One of the most common and useful types of graphics in statistical analysis is the scatter plot. In this article, we’ll discuss how to create a scatter plot in R using both base R and ggplot2, one of the most popular packages in R for data visualization.

## What is a Scatter Plot?

A scatter plot is a type of plot using Cartesian coordinates to display values from two variables. By displaying a variable in each axis, you can detect if a relationship or correlation exists between the two variables. Essentially, scatter plots show how much one variable is affected by another, thus establishing a relationship between them.

Scatter plots are particularly useful for investigating the strength and direction of relationships between variables, detecting outliers, and identifying trends.

## Creating a Simple Scatter Plot in R

The most basic way to create a scatter plot in R is by using the `plot()`

function. Let’s use the built-in `mtcars`

dataset in R, which contains various car attributes, to create a scatter plot showing the relationship between horsepower (hp) and miles per gallon (mpg).

```
# Load the data
data(mtcars)
# Create a scatter plot
plot(mtcars$hp, mtcars$mpg,
main = "Horsepower vs. Miles per Gallon",
xlab = "Horsepower",
ylab = "Miles per Gallon")
```

The `plot()`

function in this case takes two arguments: the x and y variables. You can add a title to the plot and labels to the axes using the `main`

, `xlab`

, and `ylab`

parameters, respectively.

## Changing the Color and Shape of Points

You can customize your scatter plot in various ways. For instance, you can change the color and shape of points in your scatter plot. The `col`

parameter allows you to change the color of the points, while the `pch`

parameter can be used to change the shape.

```
plot(mtcars$hp, mtcars$mpg,
main = "Horsepower vs. Miles per Gallon",
xlab = "Horsepower",
ylab = "Miles per Gallon",
col = "blue",
pch = 19)
```

The value of `pch`

can be anything from 0 to 25, and each value represents a different symbol.

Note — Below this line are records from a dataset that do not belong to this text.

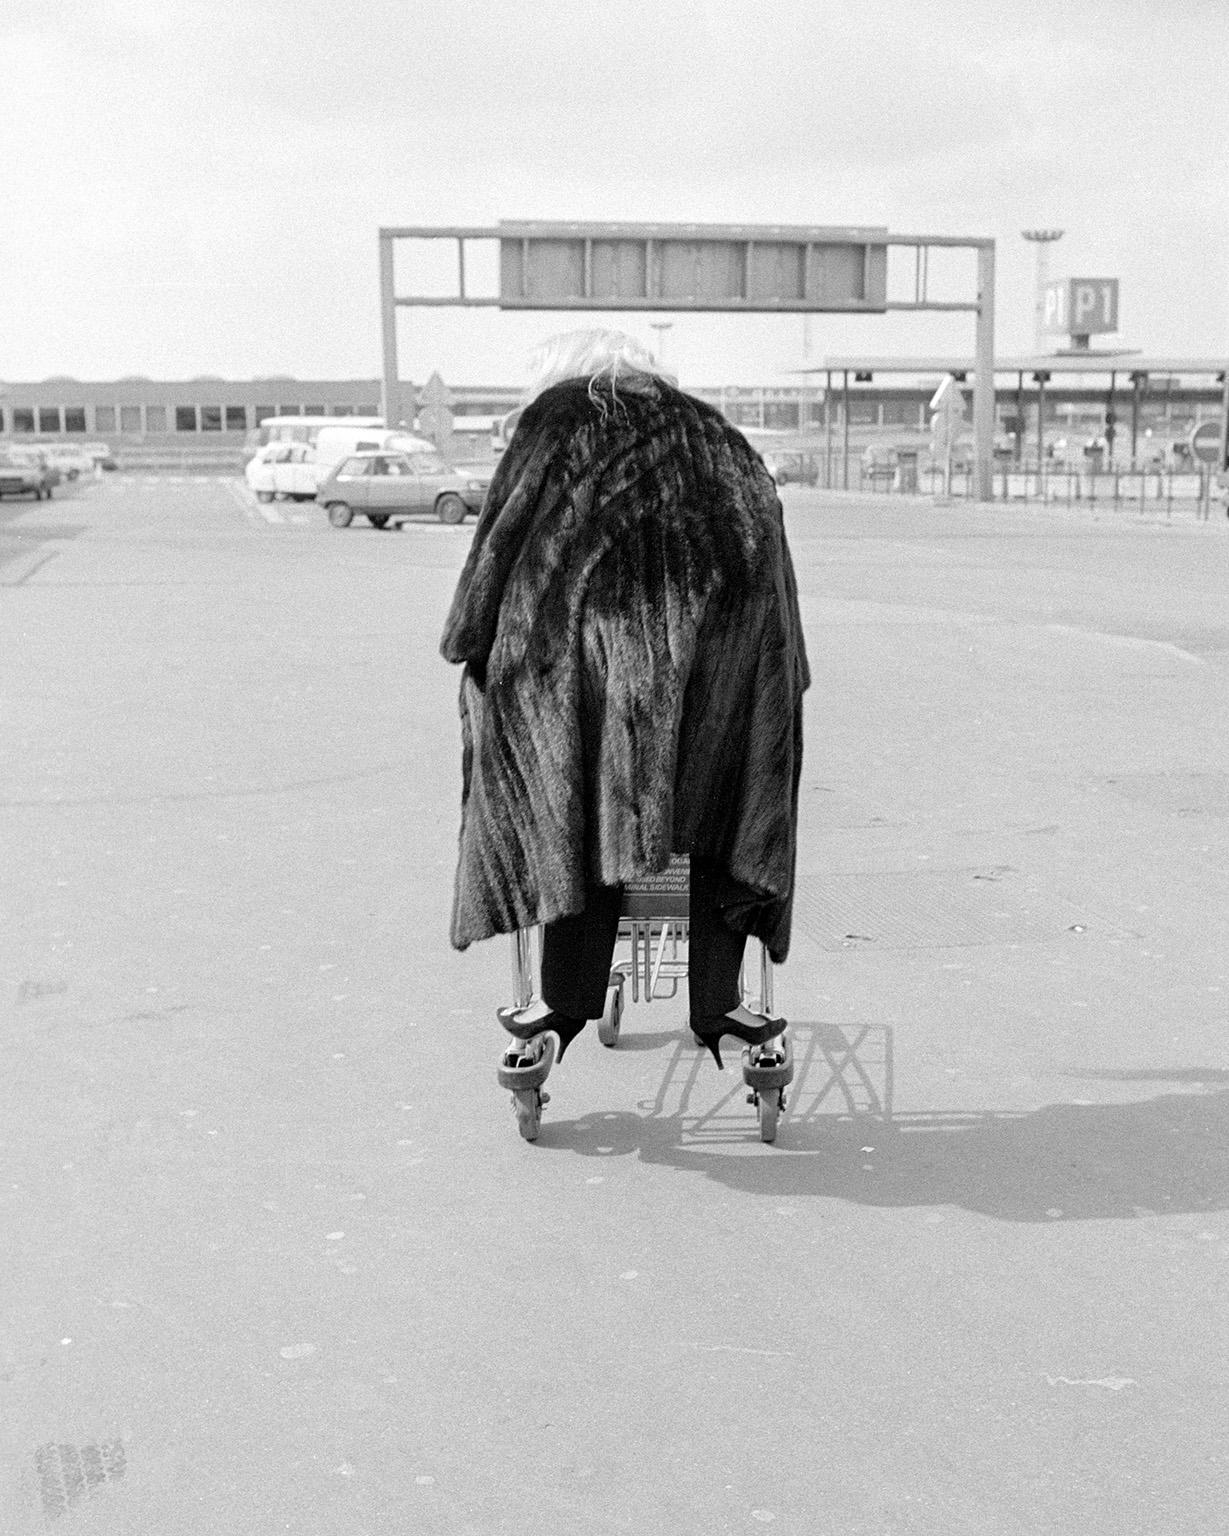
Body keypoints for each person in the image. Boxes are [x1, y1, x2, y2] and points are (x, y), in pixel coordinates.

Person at [440, 329, 809, 1071]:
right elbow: (772, 565)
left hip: (581, 676)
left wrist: (470, 645)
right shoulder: (719, 437)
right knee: (720, 812)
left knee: (569, 799)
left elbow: (493, 561)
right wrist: (768, 678)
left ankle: (562, 1004)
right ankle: (719, 1003)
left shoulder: (551, 427)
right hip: (716, 673)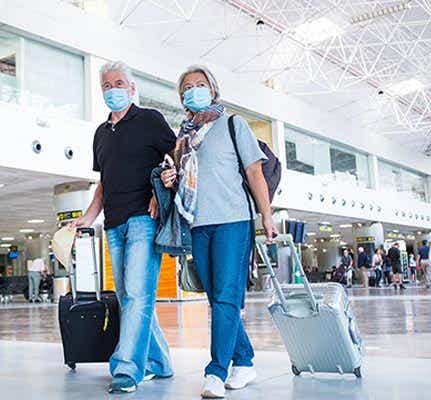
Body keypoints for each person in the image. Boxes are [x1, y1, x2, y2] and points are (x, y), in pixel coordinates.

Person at [161, 65, 276, 398]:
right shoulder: (182, 138)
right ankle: (244, 361)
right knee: (217, 298)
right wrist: (170, 178)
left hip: (232, 221)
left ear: (212, 90)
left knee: (226, 297)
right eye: (187, 87)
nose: (193, 90)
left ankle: (215, 372)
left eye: (200, 84)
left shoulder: (232, 124)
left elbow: (255, 173)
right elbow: (182, 181)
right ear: (182, 98)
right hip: (198, 224)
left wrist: (266, 215)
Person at [70, 61, 175, 394]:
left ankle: (128, 368)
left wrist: (163, 191)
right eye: (106, 85)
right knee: (130, 296)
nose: (112, 89)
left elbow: (176, 157)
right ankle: (160, 363)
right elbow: (104, 181)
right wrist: (89, 216)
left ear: (131, 88)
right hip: (113, 224)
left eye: (118, 83)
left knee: (138, 294)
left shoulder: (150, 120)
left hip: (144, 218)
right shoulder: (101, 133)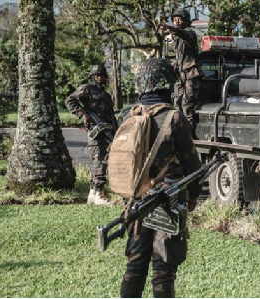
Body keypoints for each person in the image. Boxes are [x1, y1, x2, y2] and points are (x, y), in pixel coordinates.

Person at [119, 58, 202, 298]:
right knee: (163, 269)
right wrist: (193, 198)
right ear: (167, 83)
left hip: (135, 201)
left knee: (135, 265)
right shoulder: (173, 118)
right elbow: (193, 167)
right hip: (168, 202)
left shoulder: (129, 116)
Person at [65, 64, 117, 205]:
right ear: (93, 77)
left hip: (107, 131)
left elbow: (111, 115)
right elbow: (70, 100)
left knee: (103, 159)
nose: (100, 78)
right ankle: (99, 194)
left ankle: (93, 193)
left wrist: (115, 129)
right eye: (97, 75)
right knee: (98, 159)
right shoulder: (87, 89)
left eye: (102, 75)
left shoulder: (106, 95)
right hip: (95, 130)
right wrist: (83, 115)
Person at [161, 8, 203, 134]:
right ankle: (179, 134)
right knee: (176, 105)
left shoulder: (190, 34)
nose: (176, 21)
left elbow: (181, 33)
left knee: (187, 105)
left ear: (186, 21)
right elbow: (177, 59)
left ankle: (189, 136)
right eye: (174, 20)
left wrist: (169, 27)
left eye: (179, 19)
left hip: (191, 75)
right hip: (180, 77)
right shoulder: (176, 40)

## Adding a Regression Line

To visualize the relationship between the two variables more clearly, you can add a regression line (or a line of best fit) to your scatter plot. You can do this using the `abline()`

function in conjunction with the `lm()`

function, which fits a linear model to the data.

```
# Create a scatter plot
plot(mtcars$hp, mtcars$mpg,
main = "Horsepower vs. Miles per Gallon",
xlab = "Horsepower",
ylab = "Miles per Gallon",
col = "blue",
pch = 19)
# Add a regression line
abline(lm(mtcars$mpg ~ mtcars$hp), col = "red")
```

The `lm()`

function here is used to fit a linear model to the data, and the resulting model is passed to the `abline()`

function, which adds a straight line to the plot.

## Creating Scatter Plots with ggplot2

First, you need to install and load the ggplot2 package:

```
# Install ggplot2
install.packages("ggplot2")
# Load ggplot2
library(ggplot2)
```

Once you have ggplot2 installed and loaded, you can create a scatter plot using the `geom_point()`

function.

```
ggplot(mtcars, aes(x = hp, y = mpg)) +
geom_point() +
labs(title = "Horsepower vs. Miles per Gallon",
x = "Horsepower",
y = "Miles per Gallon")
```

In the `ggplot()`

function, the first argument specifies the dataset, and the `aes()`

function defines the aesthetics of the plot, such as the x and y variables. The `geom_point()`

function adds the layer of points to create the scatter plot.

## Customizing Scatter Plots in ggplot2

You can also customize the color, shape, and size of points in ggplot2:

```
ggplot(mtcars, aes(x = hp, y = mpg)) +
geom_point(color = "blue",
shape = 19,
size = 3) +
labs(title = "Horsepower vs. Miles per Gallon",
x = "Horsepower",
y = "Miles per Gallon")
```

## Adding a Regression Line in ggplot2

Just like in base R, you can add a regression line to your scatter plot in ggplot2. You can do this using the `geom_smooth()`

function, which adds a smoothed conditional mean:

```
ggplot(mtcars, aes(x = hp, y = mpg)) +
geom_point(color = "blue",
shape = 19,
size = 3) +
geom_smooth(method = lm,
se = FALSE,
color = "red") +
labs(title = "Horsepower vs. Miles per Gallon",
x = "Horsepower",
y = "Miles per Gallon")
```

Here, the `method = lm`

argument specifies that a linear model should be fitted to the data, and `se = FALSE`

means that the standard error should not be plotted.

## Conclusion

Scatter plots are essential tools in statistical and data analysis, as they can illustrate the relationship between two variables. This article has shown you how to create scatter plots in R using both base R and ggplot2. With these tools in your data analysis toolkit, you can start exploring the relationships within your own datasets.